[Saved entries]
========

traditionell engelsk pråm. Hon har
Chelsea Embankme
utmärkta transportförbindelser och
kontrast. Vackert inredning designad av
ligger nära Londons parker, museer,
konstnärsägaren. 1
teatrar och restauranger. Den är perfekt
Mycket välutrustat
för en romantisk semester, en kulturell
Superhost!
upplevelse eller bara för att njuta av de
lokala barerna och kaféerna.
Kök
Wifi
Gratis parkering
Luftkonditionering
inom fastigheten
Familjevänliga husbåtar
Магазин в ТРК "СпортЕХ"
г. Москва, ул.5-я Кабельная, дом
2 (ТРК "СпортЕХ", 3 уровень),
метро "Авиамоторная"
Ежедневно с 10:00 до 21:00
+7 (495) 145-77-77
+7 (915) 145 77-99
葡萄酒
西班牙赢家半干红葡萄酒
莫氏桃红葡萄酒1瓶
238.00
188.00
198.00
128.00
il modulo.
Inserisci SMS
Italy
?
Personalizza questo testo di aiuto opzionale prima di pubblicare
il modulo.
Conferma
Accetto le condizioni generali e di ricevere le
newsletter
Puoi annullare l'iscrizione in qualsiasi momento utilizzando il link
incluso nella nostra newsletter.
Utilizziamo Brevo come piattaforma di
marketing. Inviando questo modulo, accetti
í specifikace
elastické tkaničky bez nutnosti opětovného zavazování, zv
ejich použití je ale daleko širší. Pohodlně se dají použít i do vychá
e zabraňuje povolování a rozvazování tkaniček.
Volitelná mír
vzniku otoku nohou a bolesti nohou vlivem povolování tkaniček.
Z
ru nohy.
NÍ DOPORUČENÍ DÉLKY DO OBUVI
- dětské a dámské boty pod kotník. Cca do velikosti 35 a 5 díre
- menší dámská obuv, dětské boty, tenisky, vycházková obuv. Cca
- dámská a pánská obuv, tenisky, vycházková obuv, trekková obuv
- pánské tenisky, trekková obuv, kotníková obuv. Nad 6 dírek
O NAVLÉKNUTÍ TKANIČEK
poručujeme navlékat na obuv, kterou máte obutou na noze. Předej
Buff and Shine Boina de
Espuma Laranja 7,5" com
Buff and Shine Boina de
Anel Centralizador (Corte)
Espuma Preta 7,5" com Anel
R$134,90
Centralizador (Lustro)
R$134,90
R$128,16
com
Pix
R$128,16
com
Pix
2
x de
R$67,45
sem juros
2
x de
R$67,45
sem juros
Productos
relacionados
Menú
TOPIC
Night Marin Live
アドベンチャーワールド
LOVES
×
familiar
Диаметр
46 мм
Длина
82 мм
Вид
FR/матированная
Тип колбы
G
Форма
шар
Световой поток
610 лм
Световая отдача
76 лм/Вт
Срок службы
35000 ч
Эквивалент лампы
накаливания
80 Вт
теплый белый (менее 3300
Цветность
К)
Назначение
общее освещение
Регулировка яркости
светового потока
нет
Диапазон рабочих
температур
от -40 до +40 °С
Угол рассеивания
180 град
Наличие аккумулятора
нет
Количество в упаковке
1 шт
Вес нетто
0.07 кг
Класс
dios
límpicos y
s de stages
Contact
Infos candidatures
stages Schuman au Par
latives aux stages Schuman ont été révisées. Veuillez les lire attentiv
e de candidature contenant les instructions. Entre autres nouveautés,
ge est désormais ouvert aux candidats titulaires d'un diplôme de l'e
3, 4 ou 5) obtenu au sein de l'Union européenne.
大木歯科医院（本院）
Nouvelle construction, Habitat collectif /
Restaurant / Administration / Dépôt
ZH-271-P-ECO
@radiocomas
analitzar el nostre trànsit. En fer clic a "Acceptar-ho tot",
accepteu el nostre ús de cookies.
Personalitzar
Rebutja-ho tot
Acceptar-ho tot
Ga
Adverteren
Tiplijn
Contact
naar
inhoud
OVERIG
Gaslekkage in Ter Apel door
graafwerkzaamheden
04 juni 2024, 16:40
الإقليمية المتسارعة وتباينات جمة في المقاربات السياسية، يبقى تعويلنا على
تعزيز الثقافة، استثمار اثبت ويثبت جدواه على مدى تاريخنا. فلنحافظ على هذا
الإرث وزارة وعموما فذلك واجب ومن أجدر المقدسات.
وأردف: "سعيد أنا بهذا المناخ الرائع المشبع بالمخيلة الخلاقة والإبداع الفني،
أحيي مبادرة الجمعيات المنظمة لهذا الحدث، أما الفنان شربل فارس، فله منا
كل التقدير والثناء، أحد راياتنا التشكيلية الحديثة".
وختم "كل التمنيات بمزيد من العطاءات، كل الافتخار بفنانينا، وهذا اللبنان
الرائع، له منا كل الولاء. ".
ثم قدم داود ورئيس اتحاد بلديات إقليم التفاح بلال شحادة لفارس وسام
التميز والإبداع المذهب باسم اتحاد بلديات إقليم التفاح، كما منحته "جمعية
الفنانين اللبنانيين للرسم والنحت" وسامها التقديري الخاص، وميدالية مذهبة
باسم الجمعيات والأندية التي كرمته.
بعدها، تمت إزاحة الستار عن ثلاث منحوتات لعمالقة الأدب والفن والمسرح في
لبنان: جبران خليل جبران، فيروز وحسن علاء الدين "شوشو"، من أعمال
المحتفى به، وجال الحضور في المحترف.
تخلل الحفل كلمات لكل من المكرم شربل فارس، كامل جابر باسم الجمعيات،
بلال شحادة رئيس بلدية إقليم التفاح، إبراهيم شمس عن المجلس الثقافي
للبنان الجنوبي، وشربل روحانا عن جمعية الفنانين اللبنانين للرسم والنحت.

========

# What the task asks
Copy the stretch of the listing from its very first line through the line containing "Магазин в ТРК", including both ends, and nothing else.

# Result
traditionell engelsk pråm. Hon har
Chelsea Embankme
utmärkta transportförbindelser och
kontrast. Vackert inredning designad av
ligger nära Londons parker, museer,
konstnärsägaren. 1
teatrar och restauranger. Den är perfekt
Mycket välutrustat
för en romantisk semester, en kulturell
Superhost!
upplevelse eller bara för att njuta av de
lokala barerna och kaféerna.
Kök
Wifi
Gratis parkering
Luftkonditionering
inom fastigheten
Familjevänliga husbåtar
Магазин в ТРК "СпортЕХ"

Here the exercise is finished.